## [What is being asked]
Repeat every record exactly, but keep images out of the copy.

────────────────────────────────────────

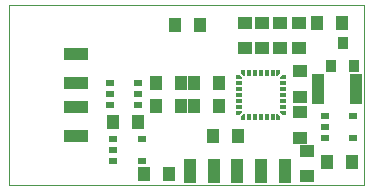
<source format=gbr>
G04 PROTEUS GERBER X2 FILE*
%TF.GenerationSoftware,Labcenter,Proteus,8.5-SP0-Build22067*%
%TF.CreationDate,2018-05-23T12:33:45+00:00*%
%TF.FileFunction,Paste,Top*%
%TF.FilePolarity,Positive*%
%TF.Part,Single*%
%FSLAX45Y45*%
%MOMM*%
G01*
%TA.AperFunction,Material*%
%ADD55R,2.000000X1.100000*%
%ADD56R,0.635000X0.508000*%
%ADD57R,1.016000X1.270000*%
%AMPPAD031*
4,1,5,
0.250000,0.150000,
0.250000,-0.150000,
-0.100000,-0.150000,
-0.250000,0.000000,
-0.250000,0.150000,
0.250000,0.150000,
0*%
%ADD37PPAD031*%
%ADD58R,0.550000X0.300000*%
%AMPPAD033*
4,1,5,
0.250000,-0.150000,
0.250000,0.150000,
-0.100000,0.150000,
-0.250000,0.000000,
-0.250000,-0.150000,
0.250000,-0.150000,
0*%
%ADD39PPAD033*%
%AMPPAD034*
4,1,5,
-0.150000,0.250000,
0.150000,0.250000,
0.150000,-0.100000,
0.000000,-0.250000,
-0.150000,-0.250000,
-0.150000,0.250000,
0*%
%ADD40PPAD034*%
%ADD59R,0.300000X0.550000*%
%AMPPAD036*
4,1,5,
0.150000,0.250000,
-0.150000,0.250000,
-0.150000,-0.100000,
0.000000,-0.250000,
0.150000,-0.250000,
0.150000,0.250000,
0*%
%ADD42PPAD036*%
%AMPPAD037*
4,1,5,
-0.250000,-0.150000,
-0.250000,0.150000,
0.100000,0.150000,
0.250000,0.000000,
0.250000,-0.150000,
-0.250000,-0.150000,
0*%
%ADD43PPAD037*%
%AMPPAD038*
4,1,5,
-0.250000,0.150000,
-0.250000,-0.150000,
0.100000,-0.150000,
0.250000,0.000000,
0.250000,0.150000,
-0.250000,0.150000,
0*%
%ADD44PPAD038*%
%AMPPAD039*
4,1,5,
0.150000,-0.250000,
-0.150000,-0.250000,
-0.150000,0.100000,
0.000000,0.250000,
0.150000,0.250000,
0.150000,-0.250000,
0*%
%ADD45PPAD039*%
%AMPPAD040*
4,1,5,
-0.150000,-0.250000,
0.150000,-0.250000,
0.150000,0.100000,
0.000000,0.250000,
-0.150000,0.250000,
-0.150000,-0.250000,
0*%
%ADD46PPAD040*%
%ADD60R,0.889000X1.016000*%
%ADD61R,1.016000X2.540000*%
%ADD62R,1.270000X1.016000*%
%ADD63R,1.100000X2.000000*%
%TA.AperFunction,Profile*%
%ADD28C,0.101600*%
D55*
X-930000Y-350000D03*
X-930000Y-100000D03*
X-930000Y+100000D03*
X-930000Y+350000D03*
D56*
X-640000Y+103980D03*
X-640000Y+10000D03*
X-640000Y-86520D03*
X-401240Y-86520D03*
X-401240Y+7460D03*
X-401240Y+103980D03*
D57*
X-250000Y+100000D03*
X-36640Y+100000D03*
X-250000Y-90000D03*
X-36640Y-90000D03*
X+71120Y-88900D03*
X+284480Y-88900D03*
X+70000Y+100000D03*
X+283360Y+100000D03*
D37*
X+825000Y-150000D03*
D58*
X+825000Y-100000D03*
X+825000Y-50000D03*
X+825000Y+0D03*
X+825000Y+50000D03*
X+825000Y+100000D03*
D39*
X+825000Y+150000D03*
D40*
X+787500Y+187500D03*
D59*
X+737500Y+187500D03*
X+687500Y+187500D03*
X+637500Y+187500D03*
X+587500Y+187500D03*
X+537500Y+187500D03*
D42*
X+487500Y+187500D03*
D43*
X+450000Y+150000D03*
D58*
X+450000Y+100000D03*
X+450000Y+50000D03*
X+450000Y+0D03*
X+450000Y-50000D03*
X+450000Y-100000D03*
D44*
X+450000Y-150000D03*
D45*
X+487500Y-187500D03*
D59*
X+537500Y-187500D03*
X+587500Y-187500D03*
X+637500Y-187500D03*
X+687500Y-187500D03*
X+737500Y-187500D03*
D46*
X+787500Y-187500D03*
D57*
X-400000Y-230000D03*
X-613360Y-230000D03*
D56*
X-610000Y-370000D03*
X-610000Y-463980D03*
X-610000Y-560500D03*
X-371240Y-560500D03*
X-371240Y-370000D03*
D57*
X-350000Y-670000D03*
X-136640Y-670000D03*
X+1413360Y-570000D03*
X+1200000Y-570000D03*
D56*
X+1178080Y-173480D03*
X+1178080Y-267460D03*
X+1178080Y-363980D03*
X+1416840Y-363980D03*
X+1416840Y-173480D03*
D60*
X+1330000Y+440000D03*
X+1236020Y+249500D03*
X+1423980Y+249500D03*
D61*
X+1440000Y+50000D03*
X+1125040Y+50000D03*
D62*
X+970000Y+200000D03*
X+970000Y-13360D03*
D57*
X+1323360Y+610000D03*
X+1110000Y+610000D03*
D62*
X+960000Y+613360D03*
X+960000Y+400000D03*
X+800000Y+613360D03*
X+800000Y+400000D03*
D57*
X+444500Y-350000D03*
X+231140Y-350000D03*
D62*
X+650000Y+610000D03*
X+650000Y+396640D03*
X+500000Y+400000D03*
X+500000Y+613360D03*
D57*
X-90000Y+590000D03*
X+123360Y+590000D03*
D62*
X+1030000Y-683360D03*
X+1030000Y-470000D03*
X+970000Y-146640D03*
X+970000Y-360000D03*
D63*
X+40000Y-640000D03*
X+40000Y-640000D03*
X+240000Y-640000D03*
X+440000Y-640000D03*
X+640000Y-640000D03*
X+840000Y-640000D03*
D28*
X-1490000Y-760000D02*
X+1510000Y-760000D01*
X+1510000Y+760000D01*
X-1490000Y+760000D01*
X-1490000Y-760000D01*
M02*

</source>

────────────────────────────────────────

## [Output below]
<source format=gbr>
G04 PROTEUS GERBER X2 FILE*
%TF.GenerationSoftware,Labcenter,Proteus,8.5-SP0-Build22067*%
%TF.CreationDate,2018-05-23T12:33:45+00:00*%
%TF.FileFunction,Paste,Top*%
%TF.FilePolarity,Positive*%
%TF.Part,Single*%
%FSLAX45Y45*%
%MOMM*%
G01*
%TA.AperFunction,Material*%
%ADD55R,2.000000X1.100000*%
%ADD56R,0.635000X0.508000*%
%ADD57R,1.016000X1.270000*%
%AMPPAD031*
4,1,5,
0.250000,0.150000,
0.250000,-0.150000,
-0.100000,-0.150000,
-0.250000,0.000000,
-0.250000,0.150000,
0.250000,0.150000,
0*%
%ADD37PPAD031*%
%ADD58R,0.550000X0.300000*%
%AMPPAD033*
4,1,5,
0.250000,-0.150000,
0.250000,0.150000,
-0.100000,0.150000,
-0.250000,0.000000,
-0.250000,-0.150000,
0.250000,-0.150000,
0*%
%ADD39PPAD033*%
%AMPPAD034*
4,1,5,
-0.150000,0.250000,
0.150000,0.250000,
0.150000,-0.100000,
0.000000,-0.250000,
-0.150000,-0.250000,
-0.150000,0.250000,
0*%
%ADD40PPAD034*%
%ADD59R,0.300000X0.550000*%
%AMPPAD036*
4,1,5,
0.150000,0.250000,
-0.150000,0.250000,
-0.150000,-0.100000,
0.000000,-0.250000,
0.150000,-0.250000,
0.150000,0.250000,
0*%
%ADD42PPAD036*%
%AMPPAD037*
4,1,5,
-0.250000,-0.150000,
-0.250000,0.150000,
0.100000,0.150000,
0.250000,0.000000,
0.250000,-0.150000,
-0.250000,-0.150000,
0*%
%ADD43PPAD037*%
%AMPPAD038*
4,1,5,
-0.250000,0.150000,
-0.250000,-0.150000,
0.100000,-0.150000,
0.250000,0.000000,
0.250000,0.150000,
-0.250000,0.150000,
0*%
%ADD44PPAD038*%
%AMPPAD039*
4,1,5,
0.150000,-0.250000,
-0.150000,-0.250000,
-0.150000,0.100000,
0.000000,0.250000,
0.150000,0.250000,
0.150000,-0.250000,
0*%
%ADD45PPAD039*%
%AMPPAD040*
4,1,5,
-0.150000,-0.250000,
0.150000,-0.250000,
0.150000,0.100000,
0.000000,0.250000,
-0.150000,0.250000,
-0.150000,-0.250000,
0*%
%ADD46PPAD040*%
%ADD60R,0.889000X1.016000*%
%ADD61R,1.016000X2.540000*%
%ADD62R,1.270000X1.016000*%
%ADD63R,1.100000X2.000000*%
%TA.AperFunction,Profile*%
%ADD28C,0.101600*%
D55*
X-930000Y-350000D03*
X-930000Y-100000D03*
X-930000Y+100000D03*
X-930000Y+350000D03*
D56*
X-640000Y+103980D03*
X-640000Y+10000D03*
X-640000Y-86520D03*
X-401240Y-86520D03*
X-401240Y+7460D03*
X-401240Y+103980D03*
D57*
X-250000Y+100000D03*
X-36640Y+100000D03*
X-250000Y-90000D03*
X-36640Y-90000D03*
X+71120Y-88900D03*
X+284480Y-88900D03*
X+70000Y+100000D03*
X+283360Y+100000D03*
D37*
X+825000Y-150000D03*
D58*
X+825000Y-100000D03*
X+825000Y-50000D03*
X+825000Y+0D03*
X+825000Y+50000D03*
X+825000Y+100000D03*
D39*
X+825000Y+150000D03*
D40*
X+787500Y+187500D03*
D59*
X+737500Y+187500D03*
X+687500Y+187500D03*
X+637500Y+187500D03*
X+587500Y+187500D03*
X+537500Y+187500D03*
D42*
X+487500Y+187500D03*
D43*
X+450000Y+150000D03*
D58*
X+450000Y+100000D03*
X+450000Y+50000D03*
X+450000Y+0D03*
X+450000Y-50000D03*
X+450000Y-100000D03*
D44*
X+450000Y-150000D03*
D45*
X+487500Y-187500D03*
D59*
X+537500Y-187500D03*
X+587500Y-187500D03*
X+637500Y-187500D03*
X+687500Y-187500D03*
X+737500Y-187500D03*
D46*
X+787500Y-187500D03*
D57*
X-400000Y-230000D03*
X-613360Y-230000D03*
D56*
X-610000Y-370000D03*
X-610000Y-463980D03*
X-610000Y-560500D03*
X-371240Y-560500D03*
X-371240Y-370000D03*
D57*
X-350000Y-670000D03*
X-136640Y-670000D03*
X+1413360Y-570000D03*
X+1200000Y-570000D03*
D56*
X+1178080Y-173480D03*
X+1178080Y-267460D03*
X+1178080Y-363980D03*
X+1416840Y-363980D03*
X+1416840Y-173480D03*
D60*
X+1330000Y+440000D03*
X+1236020Y+249500D03*
X+1423980Y+249500D03*
D61*
X+1440000Y+50000D03*
X+1125040Y+50000D03*
D62*
X+970000Y+200000D03*
X+970000Y-13360D03*
D57*
X+1323360Y+610000D03*
X+1110000Y+610000D03*
D62*
X+960000Y+613360D03*
X+960000Y+400000D03*
X+800000Y+613360D03*
X+800000Y+400000D03*
D57*
X+444500Y-350000D03*
X+231140Y-350000D03*
D62*
X+650000Y+610000D03*
X+650000Y+396640D03*
X+500000Y+400000D03*
X+500000Y+613360D03*
D57*
X-90000Y+590000D03*
X+123360Y+590000D03*
D62*
X+1030000Y-683360D03*
X+1030000Y-470000D03*
X+970000Y-146640D03*
X+970000Y-360000D03*
D63*
X+40000Y-640000D03*
X+40000Y-640000D03*
X+240000Y-640000D03*
X+440000Y-640000D03*
X+640000Y-640000D03*
X+840000Y-640000D03*
D28*
X-1490000Y-760000D02*
X+1510000Y-760000D01*
X+1510000Y+760000D01*
X-1490000Y+760000D01*
X-1490000Y-760000D01*
M02*

</source>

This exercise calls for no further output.